▶ _EXERCISE_
Among the records that follow, find the line with "X223520000Y-38100000D01*" and the line with "X196619129Y-60960000D01*". Set down those lines and all lines between them exactly, without adding anything.

DATA FOR REVIEW START

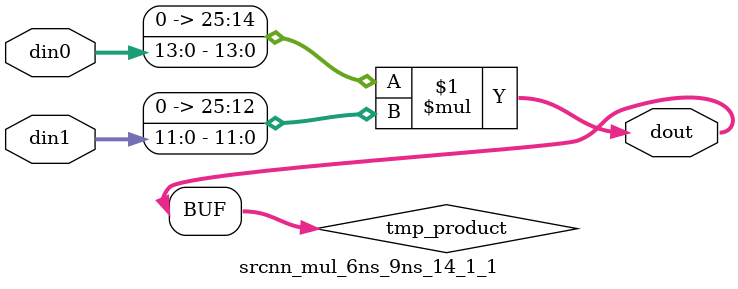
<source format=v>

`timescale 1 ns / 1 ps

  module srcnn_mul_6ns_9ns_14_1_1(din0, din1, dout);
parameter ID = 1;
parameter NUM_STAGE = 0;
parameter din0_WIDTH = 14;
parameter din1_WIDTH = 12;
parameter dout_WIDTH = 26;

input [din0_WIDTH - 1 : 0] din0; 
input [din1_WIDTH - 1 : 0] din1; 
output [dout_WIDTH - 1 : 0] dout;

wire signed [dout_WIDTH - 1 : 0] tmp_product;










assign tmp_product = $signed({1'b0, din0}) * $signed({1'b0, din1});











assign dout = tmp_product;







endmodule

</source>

DATA FOR REVIEW END
DATA FOR REVIEW START

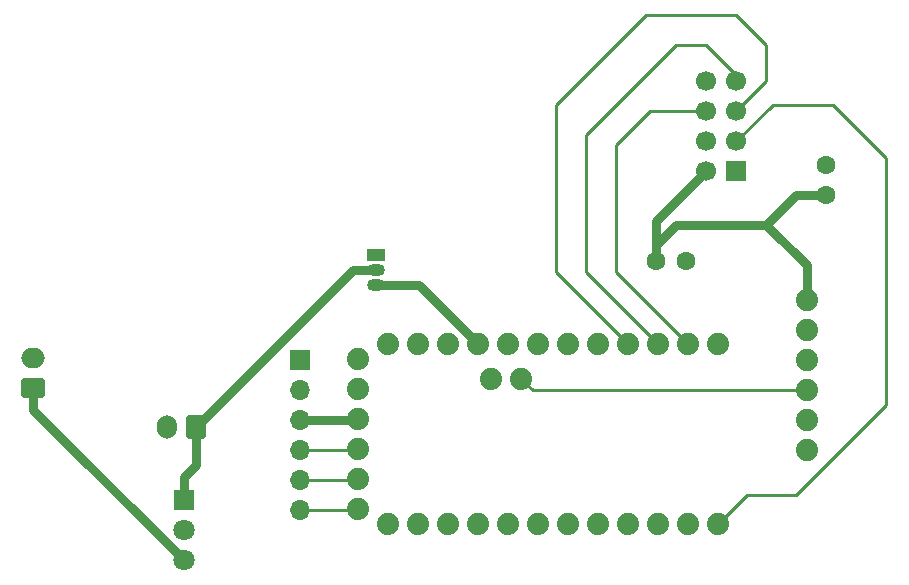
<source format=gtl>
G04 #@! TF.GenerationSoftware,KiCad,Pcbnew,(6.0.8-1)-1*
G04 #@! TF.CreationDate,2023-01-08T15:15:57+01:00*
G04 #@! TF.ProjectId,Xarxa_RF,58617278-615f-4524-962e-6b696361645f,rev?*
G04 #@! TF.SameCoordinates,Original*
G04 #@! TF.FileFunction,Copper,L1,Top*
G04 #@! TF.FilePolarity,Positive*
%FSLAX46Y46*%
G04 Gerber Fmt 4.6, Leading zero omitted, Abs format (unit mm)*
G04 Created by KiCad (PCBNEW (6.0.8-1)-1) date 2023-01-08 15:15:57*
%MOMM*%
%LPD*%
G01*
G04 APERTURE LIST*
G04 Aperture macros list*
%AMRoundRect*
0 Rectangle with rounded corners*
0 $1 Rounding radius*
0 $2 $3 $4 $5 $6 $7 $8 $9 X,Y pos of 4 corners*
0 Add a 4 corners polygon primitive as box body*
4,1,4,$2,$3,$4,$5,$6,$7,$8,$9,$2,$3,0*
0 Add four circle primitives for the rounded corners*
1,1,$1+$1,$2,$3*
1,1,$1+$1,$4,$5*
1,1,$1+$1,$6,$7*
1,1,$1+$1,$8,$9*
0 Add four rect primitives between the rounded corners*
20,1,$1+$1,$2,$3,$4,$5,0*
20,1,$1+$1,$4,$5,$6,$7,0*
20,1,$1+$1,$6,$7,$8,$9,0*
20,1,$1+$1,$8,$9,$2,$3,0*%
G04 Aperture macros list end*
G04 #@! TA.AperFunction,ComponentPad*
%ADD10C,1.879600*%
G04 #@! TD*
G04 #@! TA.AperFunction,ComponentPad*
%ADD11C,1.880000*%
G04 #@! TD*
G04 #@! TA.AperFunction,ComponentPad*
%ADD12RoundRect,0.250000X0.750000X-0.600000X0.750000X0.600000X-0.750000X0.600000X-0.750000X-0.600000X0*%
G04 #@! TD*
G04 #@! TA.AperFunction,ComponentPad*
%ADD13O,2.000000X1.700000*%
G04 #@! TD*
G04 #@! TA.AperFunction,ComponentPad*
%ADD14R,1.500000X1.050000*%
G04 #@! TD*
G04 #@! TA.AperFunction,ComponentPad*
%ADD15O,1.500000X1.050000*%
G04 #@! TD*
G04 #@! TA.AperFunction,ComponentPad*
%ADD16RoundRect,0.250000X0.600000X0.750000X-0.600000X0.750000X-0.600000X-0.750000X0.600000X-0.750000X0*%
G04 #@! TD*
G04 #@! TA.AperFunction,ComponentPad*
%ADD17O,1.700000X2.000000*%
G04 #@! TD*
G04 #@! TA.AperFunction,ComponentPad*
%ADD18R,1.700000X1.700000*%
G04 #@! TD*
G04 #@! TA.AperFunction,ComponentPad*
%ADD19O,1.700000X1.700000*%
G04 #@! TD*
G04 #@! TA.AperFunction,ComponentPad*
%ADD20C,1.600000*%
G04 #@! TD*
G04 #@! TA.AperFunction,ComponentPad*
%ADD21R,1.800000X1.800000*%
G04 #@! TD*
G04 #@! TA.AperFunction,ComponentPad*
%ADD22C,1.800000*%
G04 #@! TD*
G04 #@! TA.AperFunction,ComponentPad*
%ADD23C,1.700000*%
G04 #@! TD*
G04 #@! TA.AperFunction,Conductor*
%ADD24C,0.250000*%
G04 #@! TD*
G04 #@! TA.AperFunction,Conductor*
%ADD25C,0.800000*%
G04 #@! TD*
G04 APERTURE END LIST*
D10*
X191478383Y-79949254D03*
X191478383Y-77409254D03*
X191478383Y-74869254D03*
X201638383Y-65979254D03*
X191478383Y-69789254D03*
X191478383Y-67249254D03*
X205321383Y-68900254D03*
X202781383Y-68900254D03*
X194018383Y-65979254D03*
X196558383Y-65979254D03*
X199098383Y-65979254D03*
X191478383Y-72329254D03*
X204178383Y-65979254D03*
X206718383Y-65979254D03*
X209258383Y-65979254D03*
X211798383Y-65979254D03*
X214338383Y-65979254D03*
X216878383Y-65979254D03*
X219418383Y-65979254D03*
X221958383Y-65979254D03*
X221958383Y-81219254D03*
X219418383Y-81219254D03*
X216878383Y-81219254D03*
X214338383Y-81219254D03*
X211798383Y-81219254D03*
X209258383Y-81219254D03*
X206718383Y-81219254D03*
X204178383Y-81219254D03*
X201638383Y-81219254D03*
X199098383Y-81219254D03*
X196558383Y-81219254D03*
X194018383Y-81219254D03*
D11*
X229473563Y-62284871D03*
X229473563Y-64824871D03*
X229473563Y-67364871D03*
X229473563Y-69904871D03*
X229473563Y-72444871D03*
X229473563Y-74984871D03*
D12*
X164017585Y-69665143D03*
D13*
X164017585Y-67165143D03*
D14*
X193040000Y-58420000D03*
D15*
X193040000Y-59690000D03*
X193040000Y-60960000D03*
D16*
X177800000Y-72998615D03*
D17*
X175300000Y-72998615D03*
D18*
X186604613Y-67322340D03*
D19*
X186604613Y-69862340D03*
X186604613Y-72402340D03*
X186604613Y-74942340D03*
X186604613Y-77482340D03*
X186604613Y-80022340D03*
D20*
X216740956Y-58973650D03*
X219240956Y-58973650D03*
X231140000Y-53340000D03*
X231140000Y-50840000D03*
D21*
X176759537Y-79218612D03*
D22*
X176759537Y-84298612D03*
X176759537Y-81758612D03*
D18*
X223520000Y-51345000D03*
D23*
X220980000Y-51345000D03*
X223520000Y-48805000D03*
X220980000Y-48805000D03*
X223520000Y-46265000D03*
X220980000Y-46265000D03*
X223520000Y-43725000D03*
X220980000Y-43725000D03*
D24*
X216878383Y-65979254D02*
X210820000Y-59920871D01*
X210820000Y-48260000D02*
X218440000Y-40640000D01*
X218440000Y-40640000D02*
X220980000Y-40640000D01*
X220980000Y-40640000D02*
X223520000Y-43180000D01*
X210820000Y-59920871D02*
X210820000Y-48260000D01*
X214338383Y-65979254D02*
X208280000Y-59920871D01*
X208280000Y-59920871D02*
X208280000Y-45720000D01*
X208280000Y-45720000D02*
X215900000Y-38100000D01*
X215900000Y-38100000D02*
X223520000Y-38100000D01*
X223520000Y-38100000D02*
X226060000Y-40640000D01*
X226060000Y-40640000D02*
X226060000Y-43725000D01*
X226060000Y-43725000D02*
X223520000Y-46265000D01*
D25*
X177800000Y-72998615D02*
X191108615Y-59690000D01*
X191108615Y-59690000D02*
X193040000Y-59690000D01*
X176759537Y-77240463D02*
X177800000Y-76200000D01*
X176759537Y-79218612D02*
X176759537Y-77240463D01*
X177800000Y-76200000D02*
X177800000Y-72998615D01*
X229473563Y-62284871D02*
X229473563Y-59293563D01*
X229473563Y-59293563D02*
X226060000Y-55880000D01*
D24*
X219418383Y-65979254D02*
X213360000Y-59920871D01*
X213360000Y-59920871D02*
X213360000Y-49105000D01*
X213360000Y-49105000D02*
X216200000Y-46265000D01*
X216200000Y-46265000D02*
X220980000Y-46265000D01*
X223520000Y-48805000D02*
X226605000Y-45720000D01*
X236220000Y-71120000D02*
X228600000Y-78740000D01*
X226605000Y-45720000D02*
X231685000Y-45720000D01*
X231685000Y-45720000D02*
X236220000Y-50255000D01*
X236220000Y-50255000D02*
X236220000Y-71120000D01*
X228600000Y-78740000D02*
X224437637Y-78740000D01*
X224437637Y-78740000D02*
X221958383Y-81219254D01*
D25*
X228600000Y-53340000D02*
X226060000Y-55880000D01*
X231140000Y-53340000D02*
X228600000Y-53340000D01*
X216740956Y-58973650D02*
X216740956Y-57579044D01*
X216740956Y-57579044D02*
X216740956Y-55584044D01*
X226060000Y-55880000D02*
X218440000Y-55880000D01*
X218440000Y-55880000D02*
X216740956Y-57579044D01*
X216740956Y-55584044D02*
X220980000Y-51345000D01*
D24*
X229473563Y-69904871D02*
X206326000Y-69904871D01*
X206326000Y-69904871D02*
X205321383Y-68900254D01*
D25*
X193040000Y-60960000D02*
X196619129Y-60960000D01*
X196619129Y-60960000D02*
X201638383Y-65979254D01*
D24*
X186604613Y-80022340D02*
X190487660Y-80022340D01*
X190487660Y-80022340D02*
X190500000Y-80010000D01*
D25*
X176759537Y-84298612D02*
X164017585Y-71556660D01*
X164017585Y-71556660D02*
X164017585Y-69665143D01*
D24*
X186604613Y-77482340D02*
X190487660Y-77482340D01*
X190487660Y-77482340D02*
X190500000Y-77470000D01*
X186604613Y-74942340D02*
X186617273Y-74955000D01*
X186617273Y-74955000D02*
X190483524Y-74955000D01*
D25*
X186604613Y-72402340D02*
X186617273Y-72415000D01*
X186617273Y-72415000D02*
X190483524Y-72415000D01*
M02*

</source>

DATA FOR REVIEW END

▶ _ANSWER SECTION_
X223520000Y-38100000D01*
X223520000Y-38100000D02*
X226060000Y-40640000D01*
X226060000Y-40640000D02*
X226060000Y-43725000D01*
X226060000Y-43725000D02*
X223520000Y-46265000D01*
D25*
X177800000Y-72998615D02*
X191108615Y-59690000D01*
X191108615Y-59690000D02*
X193040000Y-59690000D01*
X176759537Y-77240463D02*
X177800000Y-76200000D01*
X176759537Y-79218612D02*
X176759537Y-77240463D01*
X177800000Y-76200000D02*
X177800000Y-72998615D01*
X229473563Y-62284871D02*
X229473563Y-59293563D01*
X229473563Y-59293563D02*
X226060000Y-55880000D01*
D24*
X219418383Y-65979254D02*
X213360000Y-59920871D01*
X213360000Y-59920871D02*
X213360000Y-49105000D01*
X213360000Y-49105000D02*
X216200000Y-46265000D01*
X216200000Y-46265000D02*
X220980000Y-46265000D01*
X223520000Y-48805000D02*
X226605000Y-45720000D01*
X236220000Y-71120000D02*
X228600000Y-78740000D01*
X226605000Y-45720000D02*
X231685000Y-45720000D01*
X231685000Y-45720000D02*
X236220000Y-50255000D01*
X236220000Y-50255000D02*
X236220000Y-71120000D01*
X228600000Y-78740000D02*
X224437637Y-78740000D01*
X224437637Y-78740000D02*
X221958383Y-81219254D01*
D25*
X228600000Y-53340000D02*
X226060000Y-55880000D01*
X231140000Y-53340000D02*
X228600000Y-53340000D01*
X216740956Y-58973650D02*
X216740956Y-57579044D01*
X216740956Y-57579044D02*
X216740956Y-55584044D01*
X226060000Y-55880000D02*
X218440000Y-55880000D01*
X218440000Y-55880000D02*
X216740956Y-57579044D01*
X216740956Y-55584044D02*
X220980000Y-51345000D01*
D24*
X229473563Y-69904871D02*
X206326000Y-69904871D01*
X206326000Y-69904871D02*
X205321383Y-68900254D01*
D25*
X193040000Y-60960000D02*
X196619129Y-60960000D01*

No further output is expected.